[Exercise materials — start]

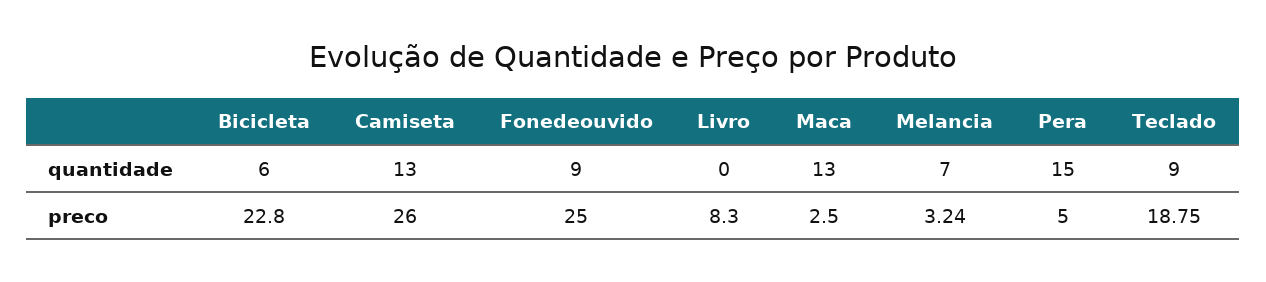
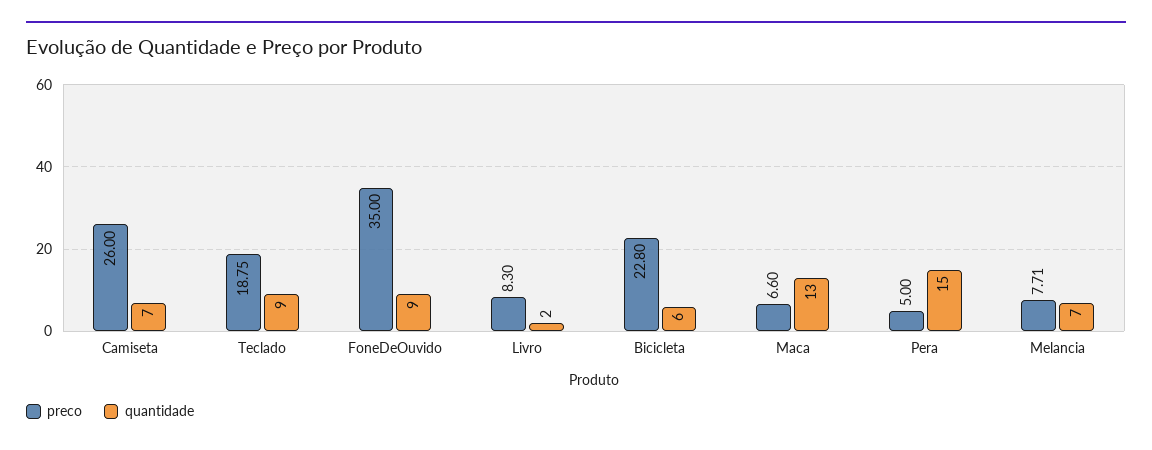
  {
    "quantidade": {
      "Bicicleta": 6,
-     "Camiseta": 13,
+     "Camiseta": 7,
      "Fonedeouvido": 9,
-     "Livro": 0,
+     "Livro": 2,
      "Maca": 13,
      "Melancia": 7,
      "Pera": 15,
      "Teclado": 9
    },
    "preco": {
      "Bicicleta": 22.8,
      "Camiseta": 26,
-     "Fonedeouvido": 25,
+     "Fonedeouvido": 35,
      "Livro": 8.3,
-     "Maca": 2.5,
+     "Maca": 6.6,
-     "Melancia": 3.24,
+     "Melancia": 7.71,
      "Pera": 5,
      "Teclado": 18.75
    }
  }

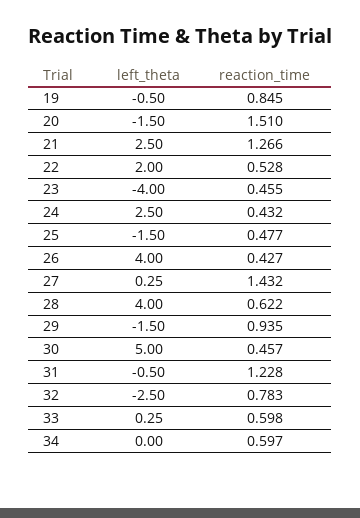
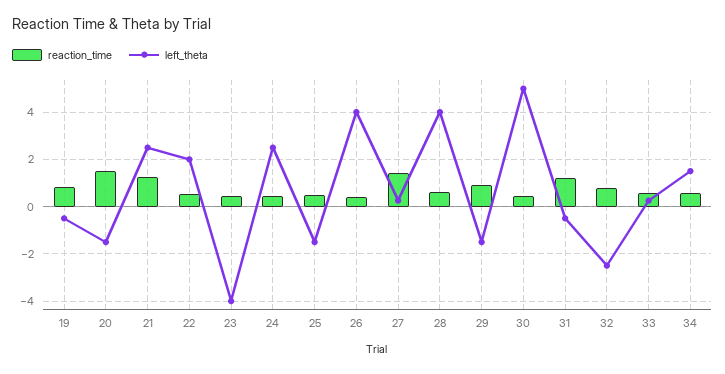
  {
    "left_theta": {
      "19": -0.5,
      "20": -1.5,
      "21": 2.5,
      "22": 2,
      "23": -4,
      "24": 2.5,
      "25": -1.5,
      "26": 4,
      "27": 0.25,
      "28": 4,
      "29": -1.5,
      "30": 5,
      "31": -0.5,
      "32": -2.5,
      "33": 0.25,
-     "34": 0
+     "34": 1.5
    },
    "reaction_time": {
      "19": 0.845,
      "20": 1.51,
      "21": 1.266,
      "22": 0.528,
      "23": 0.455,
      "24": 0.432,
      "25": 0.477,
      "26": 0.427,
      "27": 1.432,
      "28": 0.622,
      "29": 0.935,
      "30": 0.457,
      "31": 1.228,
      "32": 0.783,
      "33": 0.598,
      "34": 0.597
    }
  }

[Exercise materials — finish]

[Exercise brief] Could you give all of the data again exactly as written, omitting any pictures?

[Output of the task]
  {
    "quantidade": {
      "Bicicleta": 6,
-     "Camiseta": 13,
+     "Camiseta": 7,
      "Fonedeouvido": 9,
-     "Livro": 0,
+     "Livro": 2,
      "Maca": 13,
      "Melancia": 7,
      "Pera": 15,
      "Teclado": 9
    },
    "preco": {
      "Bicicleta": 22.8,
      "Camiseta": 26,
-     "Fonedeouvido": 25,
+     "Fonedeouvido": 35,
      "Livro": 8.3,
-     "Maca": 2.5,
+     "Maca": 6.6,
-     "Melancia": 3.24,
+     "Melancia": 7.71,
      "Pera": 5,
      "Teclado": 18.75
    }
  }

  {
    "left_theta": {
      "19": -0.5,
      "20": -1.5,
      "21": 2.5,
      "22": 2,
      "23": -4,
      "24": 2.5,
      "25": -1.5,
      "26": 4,
      "27": 0.25,
      "28": 4,
      "29": -1.5,
      "30": 5,
      "31": -0.5,
      "32": -2.5,
      "33": 0.25,
-     "34": 0
+     "34": 1.5
    },
    "reaction_time": {
      "19": 0.845,
      "20": 1.51,
      "21": 1.266,
      "22": 0.528,
      "23": 0.455,
      "24": 0.432,
      "25": 0.477,
      "26": 0.427,
      "27": 1.432,
      "28": 0.622,
      "29": 0.935,
      "30": 0.457,
      "31": 1.228,
      "32": 0.783,
      "33": 0.598,
      "34": 0.597
    }
  }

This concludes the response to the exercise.